1. Field of the Invention
The field of the invention is that of handling flat articles to be placed in or removed from a cassette. This is particularly the case during the manufacture of integrated circuits, where silicon wafers are manipulated and positioned in cassettes and then are extracted from the cassettes to undergo other production operations.
Description of the Related Art
For the production of integrated circuits on silicon wafers, the control and handling of the wafers must take place from storage cassettes in which they are horizontally positioned. Each cassette has a series of racks constituted by lateral supports which can horizontally receive a series of wafers having identical dimensions. The handling of the wafers imposes the use of a system making it possible to take up a wafer stored in a cassette and then place the wafer in any random cassette on any random free rack.

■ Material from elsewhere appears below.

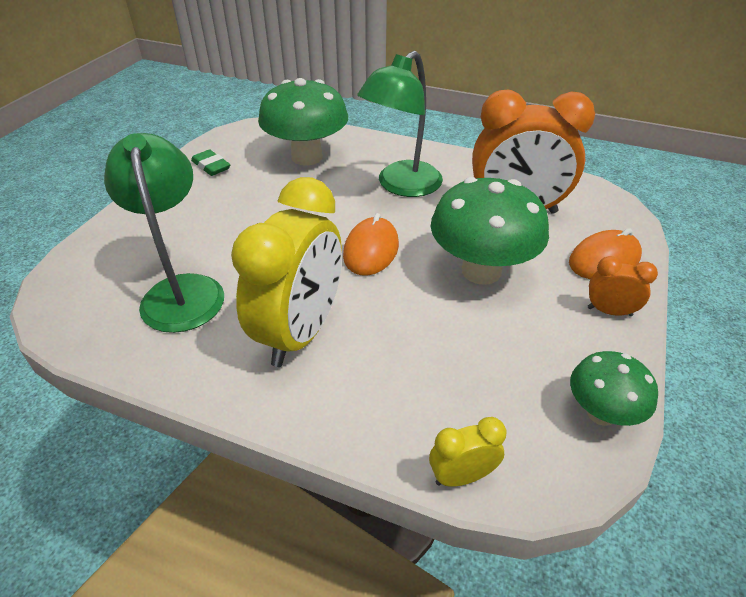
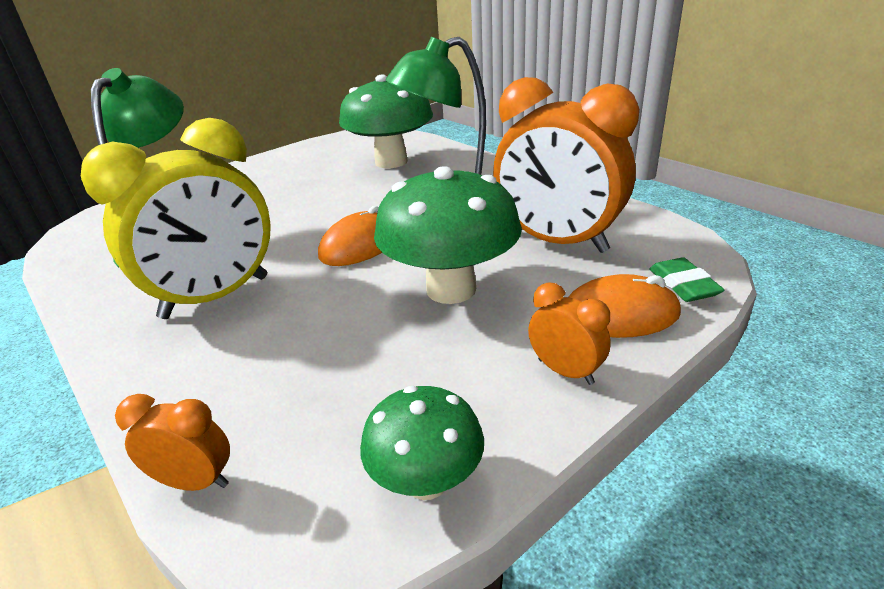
camera: 30 degrees right, 10 degrees down
(211, 166) = (303, 157): green eraser -> green eraser (683, 285)
(461, 476) = (195, 482): yellow clock -> orange clock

In order to carry out these operations of gripping and putting back into place a wafer with respect to a cassette, it is known to use a gripping mechanism essentially constituted by a gripping finger able to remove a single wafer from the cassette and then to put it back into the latter. Due to the very limited height space separating two adjacent wafers, which is approximately 5 mm for the "SEMI-ENGINEERING" standard, the movements of the gripping finger must be very precise. Thus, any gripping system must be able to penetrate beneath the wafer to be removed without scratching the upper wafer. The height positioning of the gripping finger is ensured by a very precise, but onerous mechanical device, moving the finger and its support vertically. The gripping finger can also remain fixed, the precise vertical translation movement then being carried out by another mechanical device moving the cassette. In the latter case, it is the precision of the cassette translation mechanism which is very expensive.